● **Exercise**
Reproduce, please, only the lines from the first line below to the line containing "cells show no", inclusive.

===============

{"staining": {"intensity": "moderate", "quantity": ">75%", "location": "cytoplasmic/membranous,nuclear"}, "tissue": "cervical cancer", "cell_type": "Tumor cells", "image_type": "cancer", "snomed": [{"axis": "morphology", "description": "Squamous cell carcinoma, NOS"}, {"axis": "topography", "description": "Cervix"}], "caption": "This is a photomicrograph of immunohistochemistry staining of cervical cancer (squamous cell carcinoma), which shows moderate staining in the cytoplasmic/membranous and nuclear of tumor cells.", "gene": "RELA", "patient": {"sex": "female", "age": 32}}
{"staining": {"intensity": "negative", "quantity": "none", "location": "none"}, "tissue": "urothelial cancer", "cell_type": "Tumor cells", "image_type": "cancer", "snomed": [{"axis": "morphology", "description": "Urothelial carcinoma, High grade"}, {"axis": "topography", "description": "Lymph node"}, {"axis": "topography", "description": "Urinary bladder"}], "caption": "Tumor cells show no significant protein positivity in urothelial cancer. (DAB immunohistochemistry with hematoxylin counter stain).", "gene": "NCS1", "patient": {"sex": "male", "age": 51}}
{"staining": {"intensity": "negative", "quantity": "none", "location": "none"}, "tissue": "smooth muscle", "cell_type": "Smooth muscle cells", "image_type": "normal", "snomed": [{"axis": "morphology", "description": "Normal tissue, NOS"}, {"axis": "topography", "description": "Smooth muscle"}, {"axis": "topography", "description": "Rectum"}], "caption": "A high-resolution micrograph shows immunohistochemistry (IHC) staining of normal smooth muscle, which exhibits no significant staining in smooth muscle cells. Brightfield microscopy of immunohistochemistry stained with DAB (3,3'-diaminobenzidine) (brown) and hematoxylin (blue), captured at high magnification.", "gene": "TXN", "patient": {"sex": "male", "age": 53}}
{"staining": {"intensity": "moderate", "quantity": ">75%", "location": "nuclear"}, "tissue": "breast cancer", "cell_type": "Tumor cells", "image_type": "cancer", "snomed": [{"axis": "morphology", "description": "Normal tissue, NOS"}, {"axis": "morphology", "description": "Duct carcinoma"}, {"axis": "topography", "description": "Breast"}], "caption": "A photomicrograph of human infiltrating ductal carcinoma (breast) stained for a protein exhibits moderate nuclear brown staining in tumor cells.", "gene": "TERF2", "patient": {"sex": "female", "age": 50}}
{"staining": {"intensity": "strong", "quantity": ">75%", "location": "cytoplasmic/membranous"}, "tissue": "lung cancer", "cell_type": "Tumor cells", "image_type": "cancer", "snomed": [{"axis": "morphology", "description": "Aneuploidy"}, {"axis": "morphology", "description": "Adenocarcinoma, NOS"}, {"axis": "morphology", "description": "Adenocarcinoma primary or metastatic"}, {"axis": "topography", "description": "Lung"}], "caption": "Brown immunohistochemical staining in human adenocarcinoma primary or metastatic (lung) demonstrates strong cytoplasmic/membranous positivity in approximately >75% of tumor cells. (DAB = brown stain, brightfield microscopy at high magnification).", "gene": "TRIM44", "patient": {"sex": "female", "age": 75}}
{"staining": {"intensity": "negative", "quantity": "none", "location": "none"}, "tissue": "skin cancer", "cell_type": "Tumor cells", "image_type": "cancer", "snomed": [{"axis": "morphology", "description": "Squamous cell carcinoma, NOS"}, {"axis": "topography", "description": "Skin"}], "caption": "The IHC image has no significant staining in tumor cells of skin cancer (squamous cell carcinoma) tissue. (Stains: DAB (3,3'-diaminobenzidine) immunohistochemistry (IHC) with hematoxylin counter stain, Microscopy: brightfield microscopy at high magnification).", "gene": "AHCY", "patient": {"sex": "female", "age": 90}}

===============

● **Response below**
{"staining": {"intensity": "moderate", "quantity": ">75%", "location": "cytoplasmic/membranous,nuclear"}, "tissue": "cervical cancer", "cell_type": "Tumor cells", "image_type": "cancer", "snomed": [{"axis": "morphology", "description": "Squamous cell carcinoma, NOS"}, {"axis": "topography", "description": "Cervix"}], "caption": "This is a photomicrograph of immunohistochemistry staining of cervical cancer (squamous cell carcinoma), which shows moderate staining in the cytoplasmic/membranous and nuclear of tumor cells.", "gene": "RELA", "patient": {"sex": "female", "age": 32}}
{"staining": {"intensity": "negative", "quantity": "none", "location": "none"}, "tissue": "urothelial cancer", "cell_type": "Tumor cells", "image_type": "cancer", "snomed": [{"axis": "morphology", "description": "Urothelial carcinoma, High grade"}, {"axis": "topography", "description": "Lymph node"}, {"axis": "topography", "description": "Urinary bladder"}], "caption": "Tumor cells show no significant protein positivity in urothelial cancer. (DAB immunohistochemistry with hematoxylin counter stain).", "gene": "NCS1", "patient": {"sex": "male", "age": 51}}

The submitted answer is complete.